民間の仕分人に国家事業の廃止や中止、縮減を判定する資格があるのかという疑問の声もあるが、何を言っているのかと思う。仕分人が最終的に決めるのではなくオピニオンリーダーとして招かれた以上自分の意見を言うのは当たり前である。
77事業が廃止、22事業が中止、その他殆どの事業が縮減された。科学技術予算もばっさり大鉈を振るわれたので学者からの反発が強まった。9大学学長やノーベル賞受賞者による集団抗議を無視出来ず、刷新会議で一部は復活するだろう。然しこれは地方や業界の陳情団が族議員に率いられて復活折衝で大蔵省に押し寄せた構図と同じである。
学者が圧力団体になるのは見苦しい。
事業仕分に依ってやっと政治主導の予算編成が出来ると民主党もマスコミも言っているが私はそうは思わない。従来も財務省主導で予算編成をやっていたならば、900兆円に喃々とする財政赤字が累積するはずが無い。財務省は官庁の中の官庁で権限も実力も並外れている。まともな財務官僚なら財政規律を保つ事こそが最大の目的であり責務である。況や先進国最悪の財政赤字を抱え、赤字国債の発行額が税収を上回る異常事態を早急に是正するのが財務省の最優先の仕事である。主計官は予算要求を出来るだけ削るのが仕事のイロハである。従って官僚主導の予算編成なら財政再建はとっくの昔に出来ていた筈である。ところが自公政権では業界の利益代表の族議員が蔓延り予算獲得に奔走した。特に建設族や農水族が利権と票を得る為に無駄な公共事業や補助金を推進したのが財政悪化の最大の原因である。詰まり従来の予算編成は政治主導で行われたから無駄が多かったのである。政治と行政は官僚主導だったが予算編成と消化は政治主導だったと思う。
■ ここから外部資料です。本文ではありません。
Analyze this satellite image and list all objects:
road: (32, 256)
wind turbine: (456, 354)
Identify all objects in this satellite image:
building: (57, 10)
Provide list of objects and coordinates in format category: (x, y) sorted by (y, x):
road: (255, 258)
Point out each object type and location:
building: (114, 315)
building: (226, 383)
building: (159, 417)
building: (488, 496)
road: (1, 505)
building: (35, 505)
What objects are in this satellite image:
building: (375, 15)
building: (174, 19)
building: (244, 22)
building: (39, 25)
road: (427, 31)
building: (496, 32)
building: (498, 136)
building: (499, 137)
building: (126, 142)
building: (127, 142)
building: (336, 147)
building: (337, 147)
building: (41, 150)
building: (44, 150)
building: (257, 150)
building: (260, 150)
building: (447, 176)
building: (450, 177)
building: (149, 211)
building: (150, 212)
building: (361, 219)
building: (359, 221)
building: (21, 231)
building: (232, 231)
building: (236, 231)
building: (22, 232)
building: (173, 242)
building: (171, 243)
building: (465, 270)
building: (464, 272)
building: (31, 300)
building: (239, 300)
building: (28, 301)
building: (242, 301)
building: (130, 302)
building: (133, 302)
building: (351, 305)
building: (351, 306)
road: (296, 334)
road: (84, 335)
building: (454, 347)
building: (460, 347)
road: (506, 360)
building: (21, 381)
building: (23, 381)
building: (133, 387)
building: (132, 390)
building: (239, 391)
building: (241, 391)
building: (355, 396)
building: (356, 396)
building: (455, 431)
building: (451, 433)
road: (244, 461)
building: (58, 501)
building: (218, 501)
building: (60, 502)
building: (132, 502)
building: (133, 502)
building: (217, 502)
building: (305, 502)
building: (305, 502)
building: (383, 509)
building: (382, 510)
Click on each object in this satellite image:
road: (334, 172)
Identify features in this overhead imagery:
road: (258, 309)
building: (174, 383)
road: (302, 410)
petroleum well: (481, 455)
財務官僚も議員に睨まれると地位が危なくなるので族議員に逆らえない。昔の大蔵官僚と違って今の財務官僚には志がない。国の将来より自分の今が大事である。
民主党議員には今のところ族議員は居ない。コンクリートから人へと言うキャッチフレーズの通り、無駄な公共事業や補助金は大きく削られるだろう。従って政治主導で財務省と協力しつつ財政再建に取り組むだろうと期待している。然し目先の景気がお先真っ暗だから大幅な補正予算を組む必要が出てきた。当面財政再建はお預けにせざるを得ない。あちら立てればこちらが立たずで頭の痛い問題である。
先にも書いたが抜本的解決には消費税の前倒しアップと公務員給与の2割削減で大きな財源を確保する事以外に無い。3年間消費税を上げないと公約したが、拘る必要は無い。国民の6割は消費税のアップを容認している。公務員給与の削減には支持団体の連合特に自治労が反対するので先送りしているが、これをやらずに財源の確保は無い。